Raped and Pregnant Paraguayan Girl Sparks Abortion Debate

May 11, 2015 - by Denise Noe

The case of 10-year-old Paraguayan rape victim who’s five months pregnant has sparked a fierce but rather futile debate on that country’s abortion laws -- the staunchly Roman Catholic nation outlaws abortion unless a pregnant female’s life is endangered by completing the pregnancy. 

Authorities believe the young girl’s stepfather, Gilberto Benitez Zarate, sexually assaulted her. He fled but was later arrested, as was the girl’s mother because police believe she may have been derelict in protecting their daughter.

Because the under-aged victim is not fully grown herself and doesn’t even weigh 80 pounds yet, the debate has unfortunately focused on the question of aborting her unwanted and possibly life-threatening pregnancy.

However, since the girl is over halfway through that condition now, it’s questionable how much psychological suffering she could be spared by way of a premature termination. Indeed, perhaps allowing it to go full term may be less likely to psychically scar the girl than aborting a fetus she might already feel moving in her immature womb.

Because of the known risks to the little girl's health, she is being closely monitored at the Red Cross Hospital in Asuncion Paraguay where physician Dolores Castellanos is in charge of the ward dedicated to the care of impregnated minors.

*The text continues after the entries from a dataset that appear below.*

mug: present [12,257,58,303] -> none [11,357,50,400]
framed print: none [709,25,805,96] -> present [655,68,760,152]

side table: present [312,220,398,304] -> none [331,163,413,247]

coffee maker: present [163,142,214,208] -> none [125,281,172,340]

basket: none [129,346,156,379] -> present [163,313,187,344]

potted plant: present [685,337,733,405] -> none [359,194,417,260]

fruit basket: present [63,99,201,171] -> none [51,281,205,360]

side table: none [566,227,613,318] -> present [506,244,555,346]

Paraguay’s Health Ministry assigned Dr. Castellanos to oversee the treatment of this 10-year-old mother-to-be who reportedly “has no pain or complications” so far, because the doctor’s had experience with pregnant rape victims this young before.

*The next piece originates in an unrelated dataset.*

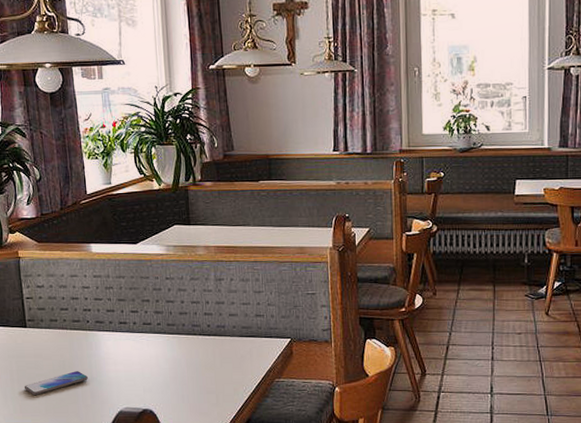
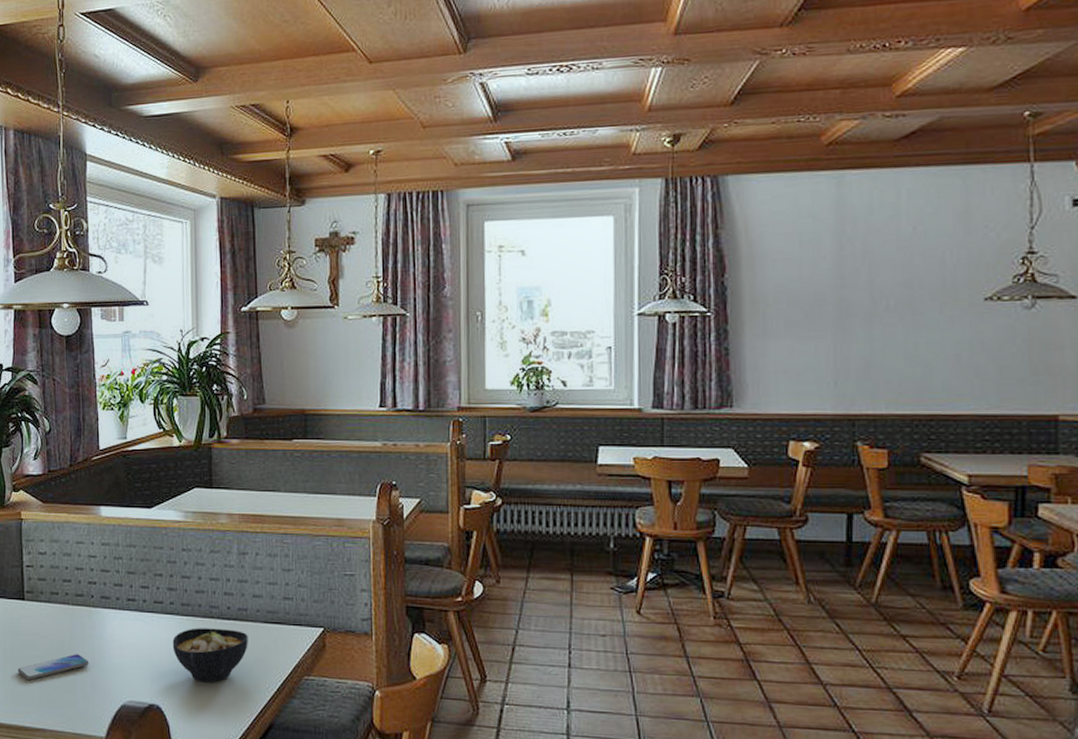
bowl: none [161,343,227,389] -> present [172,628,248,683]

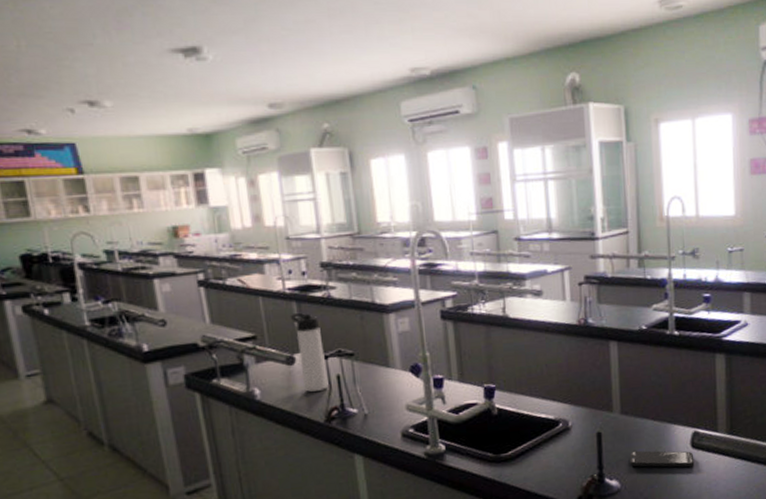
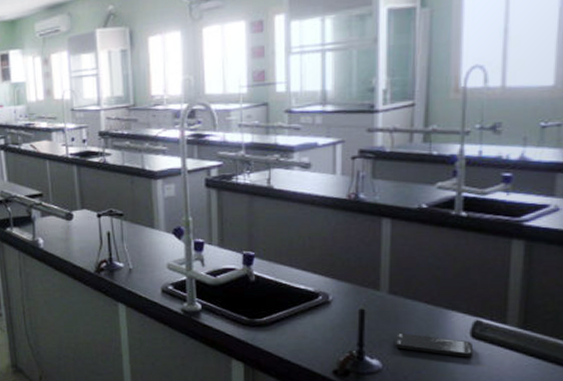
thermos bottle: present [290,312,329,393] -> none [71,175,100,246]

“Last year a 10-year-old girl who conceived as a 9-year-old gave birth, says Dr. Castellanos. “Her step-grandfather raped her. She did well.”

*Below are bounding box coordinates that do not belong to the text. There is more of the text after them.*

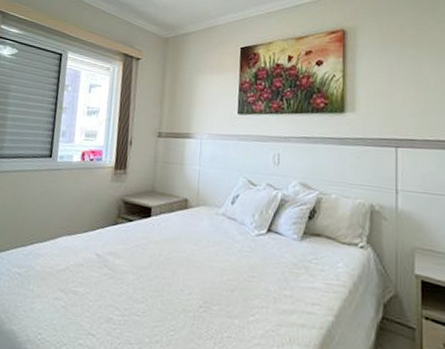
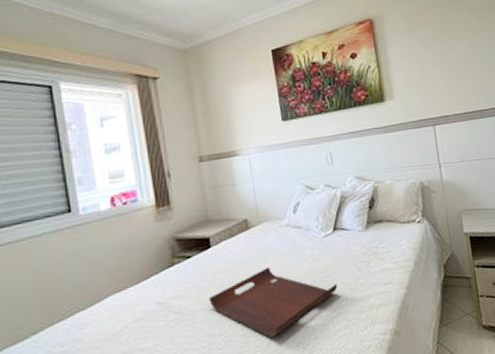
serving tray: none [139,250,261,322] -> present [209,267,338,339]

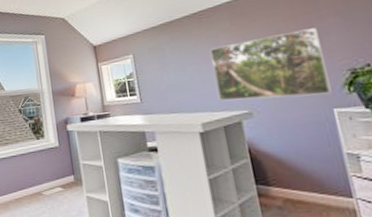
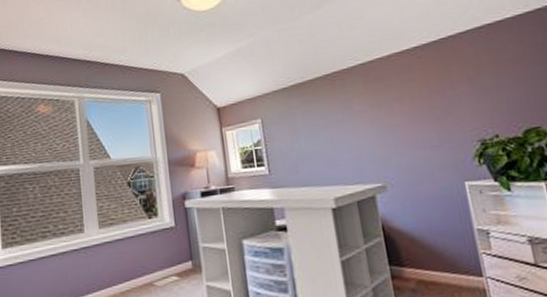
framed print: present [210,28,332,101] -> none [343,95,463,173]

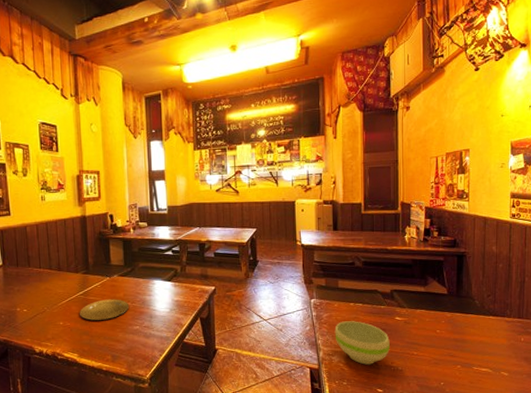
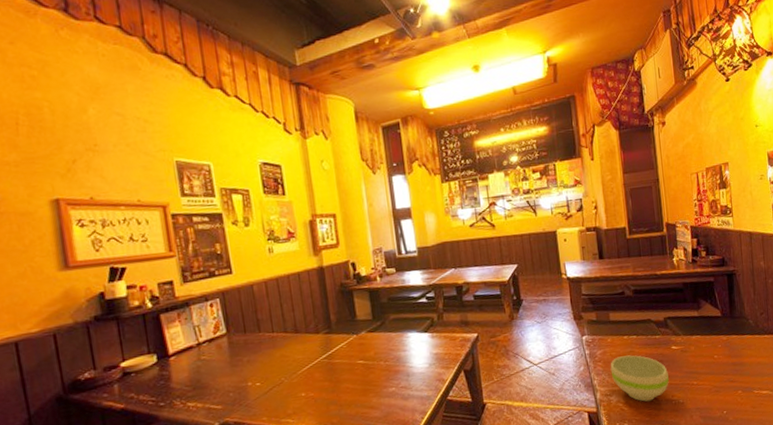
plate: present [80,299,129,321] -> none [324,359,382,388]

According to the United Nations Children’s Fund (UNICEF), every day in Paraguay at least two girls ages 10-14 will give birth, and the Associated Press reports that, in this impoverished country of approximately 6.8 million people, about 600 female children age 14 or younger become “new mothers” annually.

The abortion question over the latest victim’s case has distracted from the far more basic issue of protecting children from sexual abuse, because, regardless of one’s views on abortion over all, it is obviously preferable to prevent unwanted pregnancies from happening in the first place, especially among sexually abused and exploited young females.